Mulally gambles on Ford’s ‘wow’ factor

? If Alan Mulally, Ford’s CEO, is looking for fresh words to inspirit his troubled company – words to replace “The Way Forward,” which rang hollow as Ford slid further backward – he might try: “Lay off the cheeseburgers, America – you’re killing yourself, which is your business, but you’re also killing Ford, which is my business.” That exhortation is not pithy but is oddly pertinent.

The average weights of American men (191 pounds) and women (164 pounds) have increased 25 pounds since 1960. And according to one study, in 2003, Americans’ 223 million cars and light trucks burned an extra 39 million gallons of fuel for every additional pound of passenger weight. So Americans are using almost a billion gallons of gasoline more each year than they would if they were as (comparatively) svelte as they were in 1960.

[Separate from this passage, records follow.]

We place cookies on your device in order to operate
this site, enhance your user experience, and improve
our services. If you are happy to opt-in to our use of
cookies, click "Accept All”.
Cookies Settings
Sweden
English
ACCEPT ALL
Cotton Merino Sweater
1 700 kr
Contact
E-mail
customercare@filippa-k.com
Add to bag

Because Ford is more a truck company than a car company (its big moneymakers are F-Series pickups, and SUVs such as the Explorer are classified as trucks), it has been hit especially hard by changing consumer preferences produced by high gasoline prices. That is one reason why Ford lost $5.8 billion in the third quarter.

Mulally, 61, is frequently described as having “boyish” looks and pep. But it has been only four months since William Clay Ford Jr., Henry’s great-grandson, replaced himself with Mulally (Ford remains the company’s executive chairman), who is going to find this an aging experience.

Already he has taken one of the great gambles in the history of American business, one perhaps unavoidable if Ford is to avoid bankruptcy. Ford has taken $23 billion in loans, most of that sum secured by almost everything Ford owns – physical assets, patents, trademarks. The market value of Ford’s outstanding stock is $15.4 billion. “The data,” Mulally serenely acknowledges, “say we’re going out of business.”

Perhaps he is serene because he has seen, and seen off, conditions which were, if not worse, really bad. After 9/11, when the commercial airline market froze, Mulally, who then was at Boeing, oversaw the downsizing of that company’s payroll from 127,000 to 52,000.

Still, the most difficult military maneuver is a retreat under fire because it can become a rout, and the same is true of a corporate contraction. However many people Ford hires – at reduced wages – to replace some of the approximately 38,000 UAW employees who have agreed to buyouts, many of them will never have built a car. This could mean quality problems that can further depress Ford’s market share, driving a downward spiral.

Mulally’s vision for Ford is forward-looking nostalgia. He wants to restore Ford to the role it had in “the middle America that we grew up with.” But to “spiff up the blue oval” – Ford’s trademark – he must market cars designed on the assumption that gasoline prices “are staying up.” He talks about the need to “take the hard decisions” and “rationalize our product family” with a “simplified product portfolio.” He stops short of talking – yet – about scrapping brands. But why is the company still making the Mercury, the average age of whose buyers is 55. Perhaps because it cost GM $1 billion – payments to dealers, etc. – to eliminate the Oldsmobile brand.

Mulally says production efficiencies can solve half the company’s economic problem. That will not suffice unless Ford efficiently produces exciting products. Mulally, a quick study, already has a rudimentary grasp of Detroit-speak: He says Ford must develop new products “with curb appeal – the ‘wow’ factor.”

But in 2001, with much fanfare, Ford rolled out a new version of a 1950s success, the Thunderbird. It was underpowered, handled badly and is no longer in production. Recently, the company heavily advertised the Lincoln Zephyr. But now it is called the MKZ. Why? This is the behavior of a company whose left hand does not know what its other left hand is doing.

Seventy percent of the people who go through O’Hare Airport, Mulally says, are not going to Chicago. His point is that a snapshot of customers – moving targets – does not tell you where they are heading. Henry Ford, according to Mulally, said that if, when he founded his company, he had asked potential customers what they wanted, they would have said faster horses. Mulally has bet the company on its ability to develop “curb appeal” products that people do not yet know they want, and to develop them before the company, which burned through about

$6 billion in the last two quarters of 2006, burns the rest of its borrowed cash.